→ **WHAT TO PRODUCE**:
The answer should match the entries below word for word, minus their pictures.

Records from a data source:
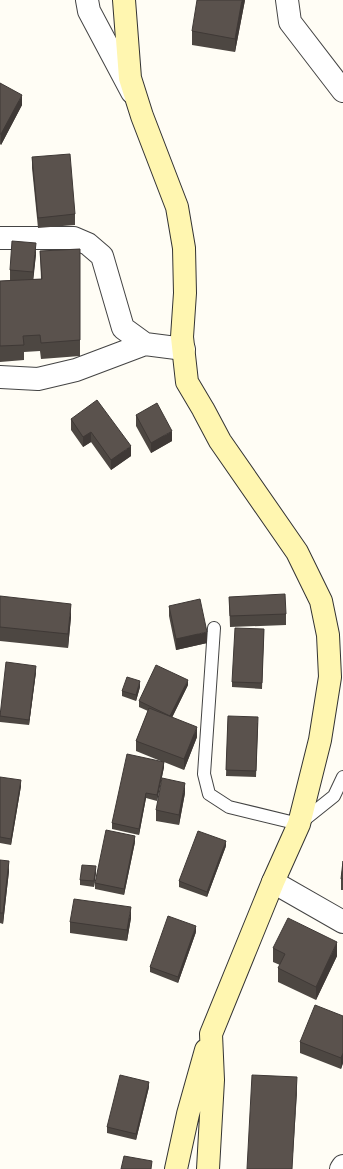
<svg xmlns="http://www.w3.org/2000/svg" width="343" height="1169" font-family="Spectral,serif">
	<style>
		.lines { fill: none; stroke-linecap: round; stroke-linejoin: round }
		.lane-casing { stroke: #444; stroke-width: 14 }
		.street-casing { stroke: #444; stroke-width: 24 }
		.secondary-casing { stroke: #333; stroke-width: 24 }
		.lane { stroke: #fff; stroke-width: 12 }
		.street { stroke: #fff; stroke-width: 22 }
		.secondary { stroke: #fff6b0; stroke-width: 22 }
		.wall { fill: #4d4742 }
		.shaded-wall { fill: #3f3936 }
		.building { fill: #5a524d; stroke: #3f3936 }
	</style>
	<rect width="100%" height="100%" fill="#fffdf5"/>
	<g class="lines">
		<defs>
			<path id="lane" d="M214,628l-10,146 5,20 20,13 70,17 35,-28 9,-19"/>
			<path id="street" d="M87,0l2,11 43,81
				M287,0l3,22 53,69
				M0,238h74l14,6 14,12 21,72 22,16
				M0,377l38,2 38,-9 69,-26 39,5
				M273,882l70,40
				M341,1169l2,-3"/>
			<path id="secondary" d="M124,0l6,78 12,38 35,91 7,41 1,45 -3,44 5,45 16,27 17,32 77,111 24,49 7,34 2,42 -10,63 -21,84 -26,58 -62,152 2,46 -5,89
				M176,1169l12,-55 18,-64"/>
		</defs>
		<use href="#lane" class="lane-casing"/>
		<use href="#street" class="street-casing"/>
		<use href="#secondary" class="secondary-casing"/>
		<use href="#lane" class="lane"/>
		<use href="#street" class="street"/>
		<use href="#secondary" class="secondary"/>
	</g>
	<path class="wall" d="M245,0l-10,52 -43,-7v-14z
		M0,83l22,22 -21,40 -1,-1z
		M32,157l43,57v11l-37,3 -6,-60z
		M80,249v107l-39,3 -1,-8 -16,1v8l-24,2v-81l14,-1h-4v-10l26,-16 -3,25h8l-1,-28z
		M136,415l36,26 -21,12 -15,-27z
		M71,419l60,37 -20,14 -20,-28 -8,5 -12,-17z
		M0,596l71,21 -3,31 -68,-7z
		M229,597l57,17v11l-56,2z
		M169,606l38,37 -31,7 -7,-34z
		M264,629l-2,60 -30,-2v-5z
		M36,672l-7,53 -29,-3v-9z
		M188,685l-16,32 25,20 -13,33 -20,-8v5l-7,34 -11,-3 -7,37 -27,-6v-6l51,-61 -27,-11v-10l12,-30 -9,-4v-6z
		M140,687l-4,14 -14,-5v-5z
		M228,716l30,7 -2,54 -30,-1z
		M0,777l21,9 -10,59 -11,-2z
		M185,793l-6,32 -23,-4v-11z
		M135,842l-11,53 -29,-6v-6z
		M226,846l-19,51 -28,-10v-6z
		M0,860l9,11 -6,53 -3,-1z
		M343,861v29h-2v-11z
		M96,872l-2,15 -14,-2v-5z
		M131,918l-4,23 -57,-8v-11z
		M196,932l-18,51 -28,-11v-5z
		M273,948l64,8 -21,44 -38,-18v-14l2,-3 -7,-3z
		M343,1016v47l-2,6 -41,-16v-11z
		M149,1087l-13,53 -29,-7v-6z"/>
	<path class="shaded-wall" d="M242,0h3l-10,52v-13z
		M22,95v10l-21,40v-11z
		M36,243v11l-3,29v-11z
		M172,431v10l-21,12v-10z
		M91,432v10l-8,5v-10z
		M131,446v10l-20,14v-10z
		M71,604v13l-3,31v-14z
		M207,632v11l-31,7v-11z
		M36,666v6l-7,53v-5z
		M188,680v5l-18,37v-6z
		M140,681v6l-4,14v-6z
		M197,727v10l-13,33v-11z
		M164,762v5l-7,34v-6z
		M21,780v6l-10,59v-6z
		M185,783v10l-6,32v-10z
		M146,793v5l-7,37v-6z
		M135,836v6l-11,53v-6z
		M226,841v5l-19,51v-5z
		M9,861v10l-6,53v-11z
		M96,866v6l-2,15v-6z
		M131,907v11l-4,23v-11z
		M196,926v6l-18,51v-6z
		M337,942v14l-21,44v-13z
		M343,1053v10l-2,6v-11z
		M297,1077v16l-5,76z
		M149,1082v5l-13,53v-6z"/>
	<path class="building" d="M197,0h45l-7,39 -43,-8z
		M0,83l22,12 -21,39h-1z
		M70,154l5,60 -37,4 -6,-61z
		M12,241l24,2 -3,29 -23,-2z
		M80,249v91l-39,3 -1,-8 -17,1 1,9 -24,1v-65l42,-2 -2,-28z
		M97,400l34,46 -20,14 -20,-28 -8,5 -12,-18z
		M157,403l15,28 -21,12 -15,-28z
		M285,594l1,20 -56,2 -1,-19z
		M0,596l71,8 -3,30 -68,-7z
		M200,599l7,33 -31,7 -7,-33z
		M235,628l29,1 -2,54 -30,-1z
		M6,662l30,4 -7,54 -29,-4z
		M156,665l32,15 -18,36 -31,-15z
		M127,677l13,4 -4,14 -14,-4z
		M149,708l48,19 -13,32 -48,-18z
		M228,716l30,1 -2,54 -30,-1z
		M127,754l37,8 -7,33 -11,-2 -7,36 -27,-6z
		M0,777l21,3 -10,59 -11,-2z
		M162,778l23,5 -6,32 -23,-5z
		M106,830l29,6 -11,53 -29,-6z
		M198,831l28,10 -19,51 -28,-11z
		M0,860l9,1 -6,52h-3z
		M343,861v18h-2z
		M82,865l14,1 -2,15 -14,-1z
		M74,899l57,8 -4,23 -57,-8z
		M168,916l28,10 -18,51 -28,-10z
		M288,918l49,24 -21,45 -38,-19 7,-14 -12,-6z
		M315,1005l28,11v37l-2,5 -41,-16z
		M120,1075l29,7 -13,52 -29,-7z
		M252,1075l45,2 -5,92h-45z
		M124,1156l28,5 -1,8h-30z"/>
</svg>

→ **ANSWER TO THE PROBLEM**:
<svg xmlns="http://www.w3.org/2000/svg" width="343" height="1169" font-family="Spectral,serif">
	<style>
		.lines { fill: none; stroke-linecap: round; stroke-linejoin: round }
		.lane-casing { stroke: #444; stroke-width: 14 }
		.street-casing { stroke: #444; stroke-width: 24 }
		.secondary-casing { stroke: #333; stroke-width: 24 }
		.lane { stroke: #fff; stroke-width: 12 }
		.street { stroke: #fff; stroke-width: 22 }
		.secondary { stroke: #fff6b0; stroke-width: 22 }
		.wall { fill: #4d4742 }
		.shaded-wall { fill: #3f3936 }
		.building { fill: #5a524d; stroke: #3f3936 }
	</style>
	<rect width="100%" height="100%" fill="#fffdf5"/>
	<g class="lines">
		<defs>
			<path id="lane" d="M214,628l-10,146 5,20 20,13 70,17 35,-28 9,-19"/>
			<path id="street" d="M87,0l2,11 43,81
				M287,0l3,22 53,69
				M0,238h74l14,6 14,12 21,72 22,16
				M0,377l38,2 38,-9 69,-26 39,5
				M273,882l70,40
				M341,1169l2,-3"/>
			<path id="secondary" d="M124,0l6,78 12,38 35,91 7,41 1,45 -3,44 5,45 16,27 17,32 77,111 24,49 7,34 2,42 -10,63 -21,84 -26,58 -62,152 2,46 -5,89
				M176,1169l12,-55 18,-64"/>
		</defs>
		<use href="#lane" class="lane-casing"/>
		<use href="#street" class="street-casing"/>
		<use href="#secondary" class="secondary-casing"/>
		<use href="#lane" class="lane"/>
		<use href="#street" class="street"/>
		<use href="#secondary" class="secondary"/>
	</g>
	<path class="wall" d="M245,0l-10,52 -43,-7v-14z
		M0,83l22,22 -21,40 -1,-1z
		M32,157l43,57v11l-37,3 -6,-60z
		M80,249v107l-39,3 -1,-8 -16,1v8l-24,2v-81l14,-1h-4v-10l26,-16 -3,25h8l-1,-28z
		M136,415l36,26 -21,12 -15,-27z
		M71,419l60,37 -20,14 -20,-28 -8,5 -12,-17z
		M0,596l71,21 -3,31 -68,-7z
		M229,597l57,17v11l-56,2z
		M169,606l38,37 -31,7 -7,-34z
		M264,629l-2,60 -30,-2v-5z
		M36,672l-7,53 -29,-3v-9z
		M188,685l-16,32 25,20 -13,33 -20,-8v5l-7,34 -11,-3 -7,37 -27,-6v-6l51,-61 -27,-11v-10l12,-30 -9,-4v-6z
		M140,687l-4,14 -14,-5v-5z
		M228,716l30,7 -2,54 -30,-1z
		M0,777l21,9 -10,59 -11,-2z
		M185,793l-6,32 -23,-4v-11z
		M135,842l-11,53 -29,-6v-6z
		M226,846l-19,51 -28,-10v-6z
		M0,860l9,11 -6,53 -3,-1z
		M343,861v29h-2v-11z
		M96,872l-2,15 -14,-2v-5z
		M131,918l-4,23 -57,-8v-11z
		M196,932l-18,51 -28,-11v-5z
		M273,948l64,8 -21,44 -38,-18v-14l2,-3 -7,-3z
		M343,1016v47l-2,6 -41,-16v-11z
		M149,1087l-13,53 -29,-7v-6z"/>
	<path class="shaded-wall" d="M242,0h3l-10,52v-13z
		M22,95v10l-21,40v-11z
		M36,243v11l-3,29v-11z
		M172,431v10l-21,12v-10z
		M91,432v10l-8,5v-10z
		M131,446v10l-20,14v-10z
		M71,604v13l-3,31v-14z
		M207,632v11l-31,7v-11z
		M36,666v6l-7,53v-5z
		M188,680v5l-18,37v-6z
		M140,681v6l-4,14v-6z
		M197,727v10l-13,33v-11z
		M164,762v5l-7,34v-6z
		M21,780v6l-10,59v-6z
		M185,783v10l-6,32v-10z
		M146,793v5l-7,37v-6z
		M135,836v6l-11,53v-6z
		M226,841v5l-19,51v-5z
		M9,861v10l-6,53v-11z
		M96,866v6l-2,15v-6z
		M131,907v11l-4,23v-11z
		M196,926v6l-18,51v-6z
		M337,942v14l-21,44v-13z
		M343,1053v10l-2,6v-11z
		M297,1077v16l-5,76z
		M149,1082v5l-13,53v-6z"/>
	<path class="building" d="M197,0h45l-7,39 -43,-8z
		M0,83l22,12 -21,39h-1z
		M70,154l5,60 -37,4 -6,-61z
		M12,241l24,2 -3,29 -23,-2z
		M80,249v91l-39,3 -1,-8 -17,1 1,9 -24,1v-65l42,-2 -2,-28z
		M97,400l34,46 -20,14 -20,-28 -8,5 -12,-18z
		M157,403l15,28 -21,12 -15,-28z
		M285,594l1,20 -56,2 -1,-19z
		M0,596l71,8 -3,30 -68,-7z
		M200,599l7,33 -31,7 -7,-33z
		M235,628l29,1 -2,54 -30,-1z
		M6,662l30,4 -7,54 -29,-4z
		M156,665l32,15 -18,36 -31,-15z
		M127,677l13,4 -4,14 -14,-4z
		M149,708l48,19 -13,32 -48,-18z
		M228,716l30,1 -2,54 -30,-1z
		M127,754l37,8 -7,33 -11,-2 -7,36 -27,-6z
		M0,777l21,3 -10,59 -11,-2z
		M162,778l23,5 -6,32 -23,-5z
		M106,830l29,6 -11,53 -29,-6z
		M198,831l28,10 -19,51 -28,-11z
		M0,860l9,1 -6,52h-3z
		M343,861v18h-2z
		M82,865l14,1 -2,15 -14,-1z
		M74,899l57,8 -4,23 -57,-8z
		M168,916l28,10 -18,51 -28,-10z
		M288,918l49,24 -21,45 -38,-19 7,-14 -12,-6z
		M315,1005l28,11v37l-2,5 -41,-16z
		M120,1075l29,7 -13,52 -29,-7z
		M252,1075l45,2 -5,92h-45z
		M124,1156l28,5 -1,8h-30z"/>
</svg>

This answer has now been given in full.